Data excerpts:
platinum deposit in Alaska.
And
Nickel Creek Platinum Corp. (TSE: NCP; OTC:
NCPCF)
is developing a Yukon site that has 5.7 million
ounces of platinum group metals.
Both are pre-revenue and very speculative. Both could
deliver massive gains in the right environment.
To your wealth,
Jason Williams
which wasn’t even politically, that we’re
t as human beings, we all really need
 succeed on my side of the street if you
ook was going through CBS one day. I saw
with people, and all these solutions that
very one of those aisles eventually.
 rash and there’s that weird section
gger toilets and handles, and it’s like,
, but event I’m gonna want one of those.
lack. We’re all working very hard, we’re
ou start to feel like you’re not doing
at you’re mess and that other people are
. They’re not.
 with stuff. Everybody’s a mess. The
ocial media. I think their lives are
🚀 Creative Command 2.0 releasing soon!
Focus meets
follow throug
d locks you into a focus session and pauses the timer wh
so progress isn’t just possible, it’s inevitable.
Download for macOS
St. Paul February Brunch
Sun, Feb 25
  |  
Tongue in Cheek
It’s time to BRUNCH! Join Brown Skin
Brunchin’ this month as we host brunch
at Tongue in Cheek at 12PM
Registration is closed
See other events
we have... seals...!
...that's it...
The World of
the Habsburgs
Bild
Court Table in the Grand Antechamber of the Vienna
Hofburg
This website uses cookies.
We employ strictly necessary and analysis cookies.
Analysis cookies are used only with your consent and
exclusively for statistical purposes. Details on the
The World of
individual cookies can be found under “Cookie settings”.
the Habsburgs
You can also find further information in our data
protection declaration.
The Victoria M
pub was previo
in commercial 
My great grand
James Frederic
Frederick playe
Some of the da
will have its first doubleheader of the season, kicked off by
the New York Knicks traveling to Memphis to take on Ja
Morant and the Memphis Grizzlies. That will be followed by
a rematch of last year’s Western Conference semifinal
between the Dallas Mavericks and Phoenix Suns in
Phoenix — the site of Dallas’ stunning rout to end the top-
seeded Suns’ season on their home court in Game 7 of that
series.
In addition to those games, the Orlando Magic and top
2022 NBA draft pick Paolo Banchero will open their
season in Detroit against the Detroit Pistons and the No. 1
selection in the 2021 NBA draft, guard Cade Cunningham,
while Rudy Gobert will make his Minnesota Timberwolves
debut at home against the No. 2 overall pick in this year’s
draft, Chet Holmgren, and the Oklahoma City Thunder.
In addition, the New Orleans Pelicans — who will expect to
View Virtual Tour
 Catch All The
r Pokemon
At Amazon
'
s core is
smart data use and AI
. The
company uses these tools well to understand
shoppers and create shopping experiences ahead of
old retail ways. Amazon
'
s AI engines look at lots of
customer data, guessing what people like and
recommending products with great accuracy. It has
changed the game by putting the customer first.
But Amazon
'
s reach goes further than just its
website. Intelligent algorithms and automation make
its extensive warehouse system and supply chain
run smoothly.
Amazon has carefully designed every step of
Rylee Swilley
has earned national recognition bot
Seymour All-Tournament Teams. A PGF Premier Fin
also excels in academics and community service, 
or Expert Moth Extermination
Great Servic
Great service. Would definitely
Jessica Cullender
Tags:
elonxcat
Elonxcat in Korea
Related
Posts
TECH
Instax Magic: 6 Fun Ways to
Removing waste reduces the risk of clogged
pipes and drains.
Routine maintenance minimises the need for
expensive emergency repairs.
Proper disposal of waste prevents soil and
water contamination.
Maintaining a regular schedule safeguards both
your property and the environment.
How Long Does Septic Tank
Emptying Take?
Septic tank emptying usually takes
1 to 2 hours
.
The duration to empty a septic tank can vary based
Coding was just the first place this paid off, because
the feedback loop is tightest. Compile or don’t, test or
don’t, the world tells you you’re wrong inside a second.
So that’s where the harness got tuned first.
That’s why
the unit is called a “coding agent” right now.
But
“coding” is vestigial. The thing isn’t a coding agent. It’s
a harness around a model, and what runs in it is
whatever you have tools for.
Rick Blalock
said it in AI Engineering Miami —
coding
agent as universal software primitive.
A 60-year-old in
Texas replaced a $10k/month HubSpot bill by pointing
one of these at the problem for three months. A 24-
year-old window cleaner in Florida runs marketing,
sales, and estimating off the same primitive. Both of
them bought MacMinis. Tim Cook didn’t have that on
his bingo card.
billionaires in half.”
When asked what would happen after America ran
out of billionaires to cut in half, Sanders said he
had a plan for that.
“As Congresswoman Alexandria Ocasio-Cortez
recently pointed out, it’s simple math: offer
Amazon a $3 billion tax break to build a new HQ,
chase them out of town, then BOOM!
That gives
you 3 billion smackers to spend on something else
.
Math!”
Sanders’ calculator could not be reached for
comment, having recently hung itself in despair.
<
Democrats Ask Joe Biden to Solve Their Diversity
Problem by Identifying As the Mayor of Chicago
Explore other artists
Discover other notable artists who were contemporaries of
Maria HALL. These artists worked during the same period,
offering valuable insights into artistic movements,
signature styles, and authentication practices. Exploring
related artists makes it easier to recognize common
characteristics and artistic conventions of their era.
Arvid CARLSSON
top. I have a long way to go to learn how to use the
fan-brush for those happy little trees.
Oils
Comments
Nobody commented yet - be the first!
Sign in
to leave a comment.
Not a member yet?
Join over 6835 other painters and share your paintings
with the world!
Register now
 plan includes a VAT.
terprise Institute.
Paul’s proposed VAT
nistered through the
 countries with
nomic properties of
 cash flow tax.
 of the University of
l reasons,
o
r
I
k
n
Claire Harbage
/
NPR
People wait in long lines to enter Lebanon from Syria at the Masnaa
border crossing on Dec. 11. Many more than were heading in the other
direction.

**What you are asked to do:**
Reproduce each of the rows above verbatim, line by line, including partial words and stray characters.

**Answer to this problem:**
platinum deposit in Alaska.
And
Nickel Creek Platinum Corp. (TSE: NCP; OTC:
NCPCF)
is developing a Yukon site that has 5.7 million
ounces of platinum group metals.
Both are pre-revenue and very speculative. Both could
deliver massive gains in the right environment.
To your wealth,
Jason Williams
which wasn’t even politically, that we’re
t as human beings, we all really need
 succeed on my side of the street if you
ook was going through CBS one day. I saw
with people, and all these solutions that
very one of those aisles eventually.
 rash and there’s that weird section
gger toilets and handles, and it’s like,
, but event I’m gonna want one of those.
lack. We’re all working very hard, we’re
ou start to feel like you’re not doing
at you’re mess and that other people are
. They’re not.
 with stuff. Everybody’s a mess. The
ocial media. I think their lives are
🚀 Creative Command 2.0 releasing soon!
Focus meets
follow throug
d locks you into a focus session and pauses the timer wh
so progress isn’t just possible, it’s inevitable.
Download for macOS
St. Paul February Brunch
Sun, Feb 25
  |  
Tongue in Cheek
It’s time to BRUNCH! Join Brown Skin
Brunchin’ this month as we host brunch
at Tongue in Cheek at 12PM
Registration is closed
See other events
we have... seals...!
...that's it...
The World of
the Habsburgs
Bild
Court Table in the Grand Antechamber of the Vienna
Hofburg
This website uses cookies.
We employ strictly necessary and analysis cookies.
Analysis cookies are used only with your consent and
exclusively for statistical purposes. Details on the
The World of
individual cookies can be found under “Cookie settings”.
the Habsburgs
You can also find further information in our data
protection declaration.
The Victoria M
pub was previo
in commercial 
My great grand
James Frederic
Frederick playe
Some of the da
will have its first doubleheader of the season, kicked off by
the New York Knicks traveling to Memphis to take on Ja
Morant and the Memphis Grizzlies. That will be followed by
a rematch of last year’s Western Conference semifinal
between the Dallas Mavericks and Phoenix Suns in
Phoenix — the site of Dallas’ stunning rout to end the top-
seeded Suns’ season on their home court in Game 7 of that
series.
In addition to those games, the Orlando Magic and top
2022 NBA draft pick Paolo Banchero will open their
season in Detroit against the Detroit Pistons and the No. 1
selection in the 2021 NBA draft, guard Cade Cunningham,
while Rudy Gobert will make his Minnesota Timberwolves
debut at home against the No. 2 overall pick in this year’s
draft, Chet Holmgren, and the Oklahoma City Thunder.
In addition, the New Orleans Pelicans — who will expect to
View Virtual Tour
 Catch All The
r Pokemon
At Amazon
'
s core is
smart data use and AI
. The
company uses these tools well to understand
shoppers and create shopping experiences ahead of
old retail ways. Amazon
'
s AI engines look at lots of
customer data, guessing what people like and
recommending products with great accuracy. It has
changed the game by putting the customer first.
But Amazon
'
s reach goes further than just its
website. Intelligent algorithms and automation make
its extensive warehouse system and supply chain
run smoothly.
Amazon has carefully designed every step of
Rylee Swilley
has earned national recognition bot
Seymour All-Tournament Teams. A PGF Premier Fin
also excels in academics and community service, 
or Expert Moth Extermination
Great Servic
Great service. Would definitely
Jessica Cullender
Tags:
elonxcat
Elonxcat in Korea
Related
Posts
TECH
Instax Magic: 6 Fun Ways to
Removing waste reduces the risk of clogged
pipes and drains.
Routine maintenance minimises the need for
expensive emergency repairs.
Proper disposal of waste prevents soil and
water contamination.
Maintaining a regular schedule safeguards both
your property and the environment.
How Long Does Septic Tank
Emptying Take?
Septic tank emptying usually takes
1 to 2 hours
.
The duration to empty a septic tank can vary based
Coding was just the first place this paid off, because
the feedback loop is tightest. Compile or don’t, test or
don’t, the world tells you you’re wrong inside a second.
So that’s where the harness got tuned first.
That’s why
the unit is called a “coding agent” right now.
But
“coding” is vestigial. The thing isn’t a coding agent. It’s
a harness around a model, and what runs in it is
whatever you have tools for.
Rick Blalock
said it in AI Engineering Miami —
coding
agent as universal software primitive.
A 60-year-old in
Texas replaced a $10k/month HubSpot bill by pointing
one of these at the problem for three months. A 24-
year-old window cleaner in Florida runs marketing,
sales, and estimating off the same primitive. Both of
them bought MacMinis. Tim Cook didn’t have that on
his bingo card.
billionaires in half.”
When asked what would happen after America ran
out of billionaires to cut in half, Sanders said he
had a plan for that.
“As Congresswoman Alexandria Ocasio-Cortez
recently pointed out, it’s simple math: offer
Amazon a $3 billion tax break to build a new HQ,
chase them out of town, then BOOM!
That gives
you 3 billion smackers to spend on something else
.
Math!”
Sanders’ calculator could not be reached for
comment, having recently hung itself in despair.
<
Democrats Ask Joe Biden to Solve Their Diversity
Problem by Identifying As the Mayor of Chicago
Explore other artists
Discover other notable artists who were contemporaries of
Maria HALL. These artists worked during the same period,
offering valuable insights into artistic movements,
signature styles, and authentication practices. Exploring
related artists makes it easier to recognize common
characteristics and artistic conventions of their era.
Arvid CARLSSON
top. I have a long way to go to learn how to use the
fan-brush for those happy little trees.
Oils
Comments
Nobody commented yet - be the first!
Sign in
to leave a comment.
Not a member yet?
Join over 6835 other painters and share your paintings
with the world!
Register now
 plan includes a VAT.
terprise Institute.
Paul’s proposed VAT
nistered through the
 countries with
nomic properties of
 cash flow tax.
 of the University of
l reasons,
o
r
I
k
n
Claire Harbage
/
NPR
People wait in long lines to enter Lebanon from Syria at the Masnaa
border crossing on Dec. 11. Many more than were heading in the other
direction.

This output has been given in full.